An attorney representing former Hamilton County Sheriff Billy Long said he will request a detention hearing in an attempt to have his client released from the Bradley County Jail where he has been housed since shortly after his arrest Feb. 2.
Attorney Jerry Summers said allowing Mr. Long to be released would help him prepare for the May 13 trial date as well as review several hours of secretly recorded video and audiotapes.
“The officials in Bradley County have been very cooperative, but it is hard,” Mr. Summers said. “There is a considerable amount of material on audio and video that the government has provided us. They may provide some more, and we may provide some to them.”
Mr. Long, 55, appeared before U.S. Magistrate Judge Bill Carter on Wednesday and pleaded not guilty to all charges listed in a 28-count federal indictment that includes extortion, money laundering, drug trafficking and providing a weapon to a convicted felon.
Mr. Summers said he will subpoena a “cooperating witness,” who has been identified as the Rev. Eugene Overstreet, for the detention hearing.
Assistant U.S. Attorney Gary Humble declined to say if he would oppose Mr. Long’s release or if he would attempt to quash the subpoena.
Mr. Long is accused of accepting 12 payments totaling $17,400 from undercover agents posing as representatives of convenience store owners from whom the former sheriff is charged with extorting money in lieu of an unfulfilled campaign contribution.
The undercover agents told Mr. Long the payments were from ethnic Indians to protect their video poker business, according to a U.S. Justice Department news release.
Federal agents then introduced Mr. Long to what he believed was a drug trafficking and money laundering operation, in which the then-sheriff accepted six cash payments totaling $26,550 in exchange for laundering $525,000 in drug proceeds and distributing 10 kilograms of cocaine with the help of a cooperating witness, the release states.
Mr. Long faces a mandatory minimum sentence of 10 years in a federal prison and a maximum sentence of life if he is convicted of possessing with the intent to distribute more than 5 kilograms of cocaine.
He also faces up to a $4 million fine for the cocaine charge.
Mr. Long’s charge of possession of a gun in furtherance of drug trafficking carries a mandatory minimum five years in prison that must be served consecutively to the drug trafficking charge if he is convicted of both.
The extortion and money laundering charges each carry up to 20 years in prison and a $250,000 fine.
If Mr. Long is convicted of providing a gun to a convicted felon, he faces up to 10 years in prison and a $250,000 fine, Justice Department officials said.

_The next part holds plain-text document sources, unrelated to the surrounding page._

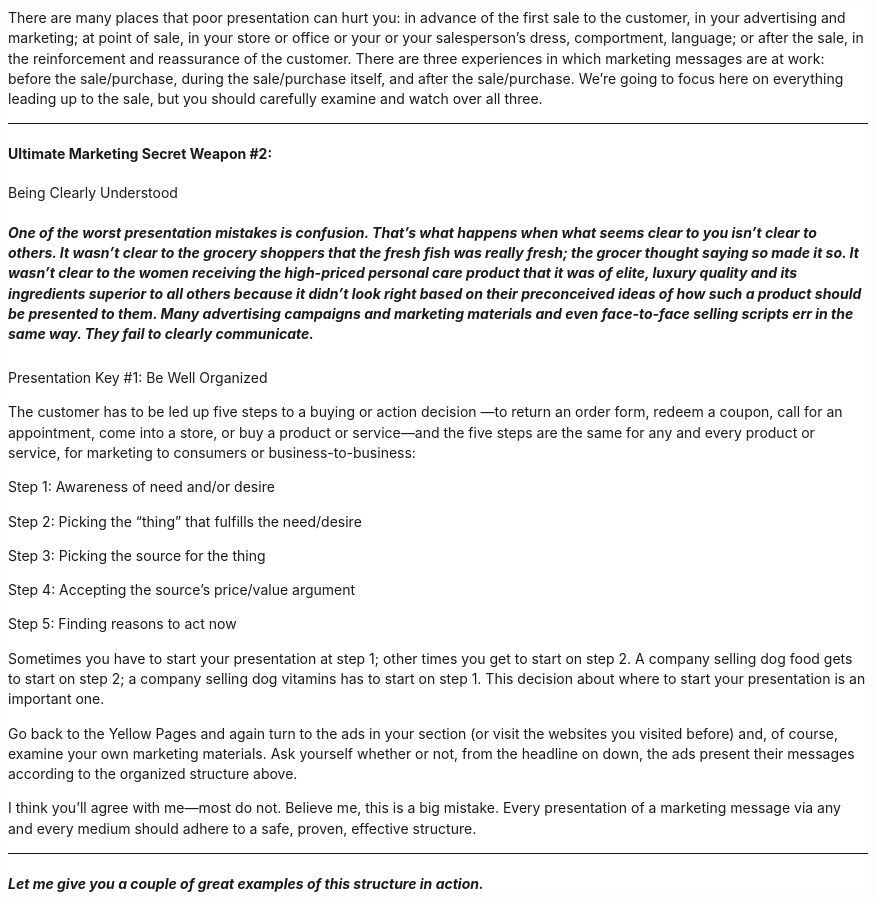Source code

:  There are many places that poor presentation can hurt you: in advance of the first sale to the customer, in your advertising and marketing; at point of sale, in your store or office or your or your salesperson’s dress, comportment, language; or after the sale, in the reinforcement and reassurance of the customer. There are three experiences in which marketing messages are at work: before the sale/purchase, during the sale/purchase itself, and after the sale/purchase. We’re going to focus here on everything leading up to the sale, but you should carefully examine and watch over all three.

-----

#### Ultimate Marketing Secret Weapon #2:
 Being Clearly Understood

##### One of the worst presentation mistakes is confusion. That’s what happens when what seems clear to you isn’t clear to others. It wasn’t clear to the grocery shoppers that the fresh fish was really fresh; the grocer thought saying so made it so. It wasn’t clear to the women receiving the high-priced personal care product that it was of elite, luxury quality and its ingredients superior to all others because it didn’t look right based on their preconceived ideas of how such a product should be presented to them. Many advertising campaigns and marketing materials and even face-to-face selling scripts err in the same way. They fail to clearly communicate.

 Presentation Key #1: Be Well Organized

 The customer has to be led up five steps to a buying or action decision —to return an order form, redeem a coupon, call for an appointment, come into a store, or buy a product or service—and the five steps are the same for any and every product or service, for marketing to consumers or business-to-business:

 Step 1: Awareness of need and/or desire

 Step 2: Picking the “thing” that fulfills the need/desire

 Step 3: Picking the source for the thing

 Step 4: Accepting the source’s price/value argument

 Step 5: Finding reasons to act now

 Sometimes you have to start your presentation at step 1; other times you get to start on step 2. A company selling dog food gets to start on step 2; a company selling dog vitamins has to start on step 1. This decision about where to start your presentation is an important one.

 Go back to the Yellow Pages and again turn to the ads in your section (or visit the websites you visited before) and, of course, examine your own marketing materials. Ask yourself whether or not, from the headline on down, the ads present their messages according to the organized structure above.

 I think you’ll agree with me—most do not. Believe me, this is a big mistake. Every presentation of a marketing message via any and every medium should adhere to a safe, proven, effective structure.

-----

##### Let me give you a couple of great examples of this structure in action.

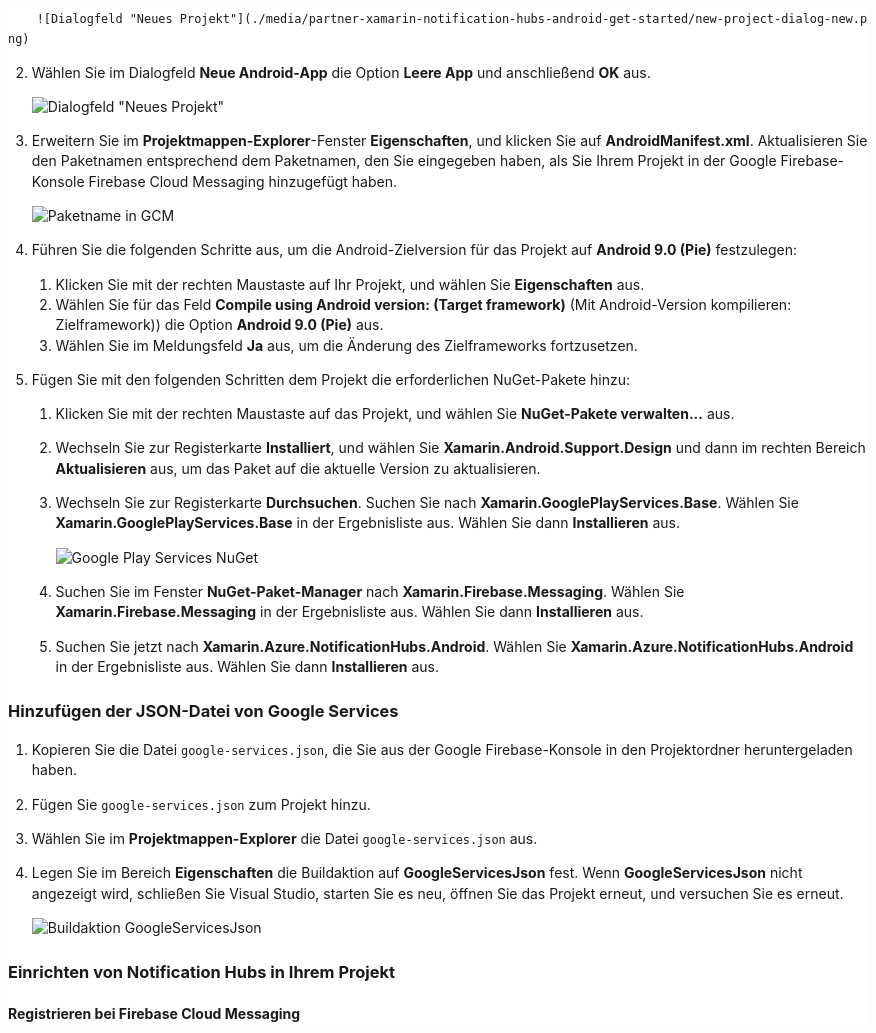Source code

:         ![Dialogfeld "Neues Projekt"](./media/partner-xamarin-notification-hubs-android-get-started/new-project-dialog-new.png)
2. Wählen Sie im Dialogfeld **Neue Android-App** die Option **Leere App** und anschließend **OK** aus.

    ![Dialogfeld "Neues Projekt"](./media/partner-xamarin-notification-hubs-android-get-started/new-android-app-dialog.png)
3. Erweitern Sie im **Projektmappen-Explorer**-Fenster **Eigenschaften**, und klicken Sie auf **AndroidManifest.xml**. Aktualisieren Sie den Paketnamen entsprechend dem Paketnamen, den Sie eingegeben haben, als Sie Ihrem Projekt in der Google Firebase-Konsole Firebase Cloud Messaging hinzugefügt haben.

    ![Paketname in GCM](./media/partner-xamarin-notification-hubs-android-get-started/package-name-gcm.png)
4. Führen Sie die folgenden Schritte aus, um die Android-Zielversion für das Projekt auf **Android 9.0 (Pie)** festzulegen: 
    1. Klicken Sie mit der rechten Maustaste auf Ihr Projekt, und wählen Sie **Eigenschaften** aus. 
    1. Wählen Sie für das Feld **Compile using Android version: (Target framework)** (Mit Android-Version kompilieren: Zielframework)) die Option **Android 9.0 (Pie)** aus. 
    1. Wählen Sie im Meldungsfeld **Ja** aus, um die Änderung des Zielframeworks fortzusetzen.
1. Fügen Sie mit den folgenden Schritten dem Projekt die erforderlichen NuGet-Pakete hinzu:
    1. Klicken Sie mit der rechten Maustaste auf das Projekt, und wählen Sie **NuGet-Pakete verwalten...** aus.
    1. Wechseln Sie zur Registerkarte **Installiert**, und wählen Sie **Xamarin.Android.Support.Design** und dann im rechten Bereich **Aktualisieren** aus, um das Paket auf die aktuelle Version zu aktualisieren.
    1. Wechseln Sie zur Registerkarte **Durchsuchen**. Suchen Sie nach **Xamarin.GooglePlayServices.Base**. Wählen Sie **Xamarin.GooglePlayServices.Base** in der Ergebnisliste aus. Wählen Sie dann **Installieren** aus.

        ![Google Play Services NuGet](./media/partner-xamarin-notification-hubs-android-get-started/google-play-services-nuget.png)
    6. Suchen Sie im Fenster **NuGet-Paket-Manager** nach **Xamarin.Firebase.Messaging**. Wählen Sie **Xamarin.Firebase.Messaging** in der Ergebnisliste aus. Wählen Sie dann **Installieren** aus.
    7. Suchen Sie jetzt nach **Xamarin.Azure.NotificationHubs.Android**. Wählen Sie **Xamarin.Azure.NotificationHubs.Android** in der Ergebnisliste aus. Wählen Sie dann **Installieren** aus.

### <a name="add-the-google-services-json-file"></a>Hinzufügen der JSON-Datei von Google Services

1. Kopieren Sie die Datei `google-services.json`, die Sie aus der Google Firebase-Konsole in den Projektordner heruntergeladen haben.
2. Fügen Sie `google-services.json` zum Projekt hinzu.
3. Wählen Sie im **Projektmappen-Explorer** die Datei `google-services.json` aus.
4. Legen Sie im Bereich **Eigenschaften** die Buildaktion auf **GoogleServicesJson** fest. Wenn **GoogleServicesJson** nicht angezeigt wird, schließen Sie Visual Studio, starten Sie es neu, öffnen Sie das Projekt erneut, und versuchen Sie es erneut.

    ![Buildaktion GoogleServicesJson](./media/partner-xamarin-notification-hubs-android-get-started/google-services-json-build-action.png)

### <a name="set-up-notification-hubs-in-your-project"></a>Einrichten von Notification Hubs in Ihrem Projekt

#### <a name="registering-with-firebase-cloud-messaging"></a>Registrieren bei Firebase Cloud Messaging
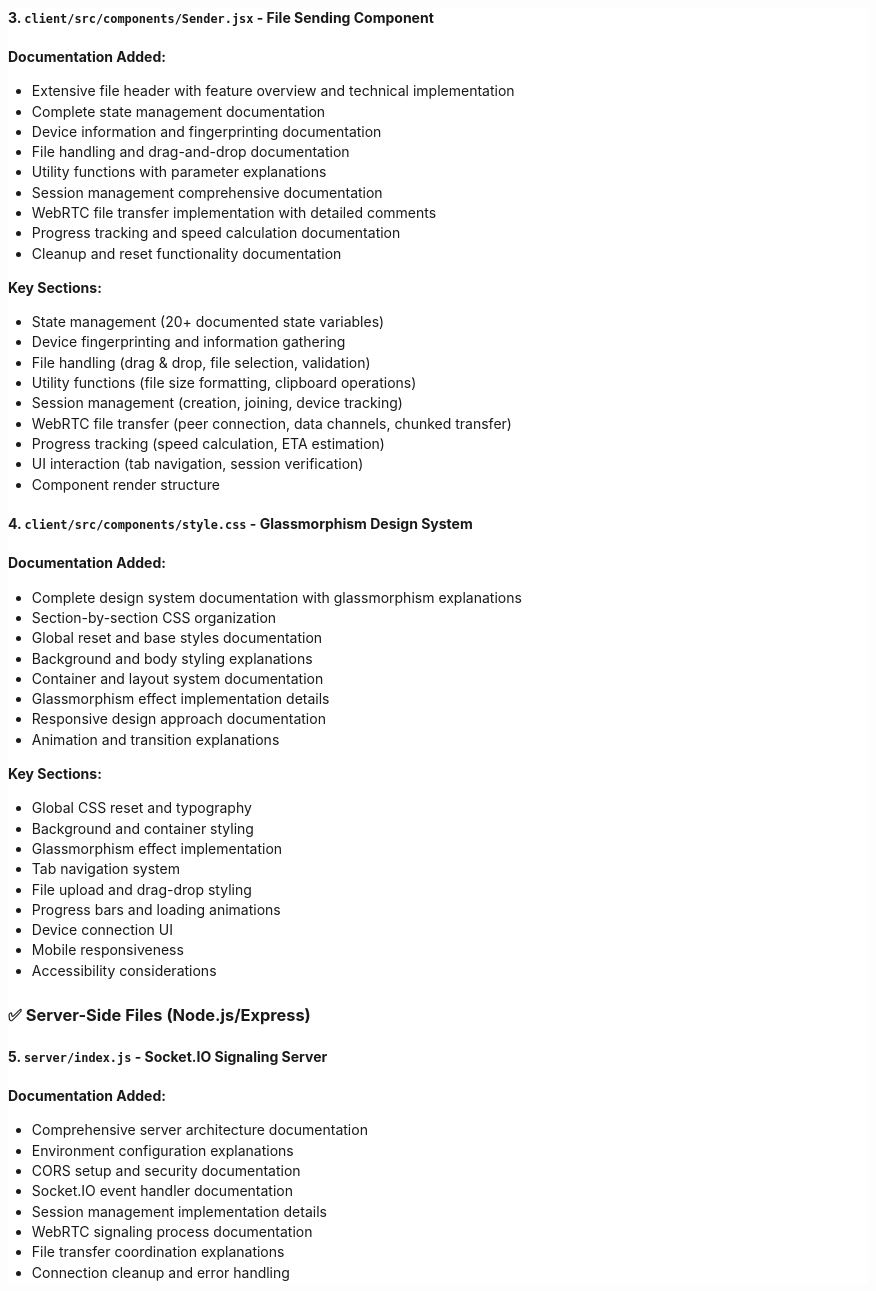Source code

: #### 3. `client/src/components/Sender.jsx` - File Sending Component
**Documentation Added:**
- Extensive file header with feature overview and technical implementation
- Complete state management documentation
- Device information and fingerprinting documentation
- File handling and drag-and-drop documentation
- Utility functions with parameter explanations
- Session management comprehensive documentation
- WebRTC file transfer implementation with detailed comments
- Progress tracking and speed calculation documentation
- Cleanup and reset functionality documentation

**Key Sections:**
- State management (20+ documented state variables)
- Device fingerprinting and information gathering
- File handling (drag & drop, file selection, validation)
- Utility functions (file size formatting, clipboard operations)
- Session management (creation, joining, device tracking)
- WebRTC file transfer (peer connection, data channels, chunked transfer)
- Progress tracking (speed calculation, ETA estimation)
- UI interaction (tab navigation, session verification)
- Component render structure

#### 4. `client/src/components/style.css` - Glassmorphism Design System
**Documentation Added:**
- Complete design system documentation with glassmorphism explanations
- Section-by-section CSS organization
- Global reset and base styles documentation
- Background and body styling explanations
- Container and layout system documentation
- Glassmorphism effect implementation details
- Responsive design approach documentation
- Animation and transition explanations

**Key Sections:**
- Global CSS reset and typography
- Background and container styling
- Glassmorphism effect implementation
- Tab navigation system
- File upload and drag-drop styling
- Progress bars and loading animations
- Device connection UI
- Mobile responsiveness
- Accessibility considerations

### ✅ Server-Side Files (Node.js/Express)

#### 5. `server/index.js` - Socket.IO Signaling Server
**Documentation Added:**
- Comprehensive server architecture documentation
- Environment configuration explanations
- CORS setup and security documentation
- Socket.IO event handler documentation
- Session management implementation details
- WebRTC signaling process documentation
- File transfer coordination explanations
- Connection cleanup and error handling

If Mr. Long intends to enter into a plea agreement with prosecutors, he must agree to do so by May 2, Judge Carter said.
Mr. Summers said he believes it is important for Hamilton County residents to understand that Mr. Long’s arrest should not tarnish the reputation and integrity of other officers.
“According to our investigation, the facts and circumstances surrounding this thing indicates that no one in the Hamilton County sheriff’s office is involved in these allegations,” he said.
No date has been set for the detention hearing. Judge Carter suggested that Mr. Summers file a written request and one would be scheduled.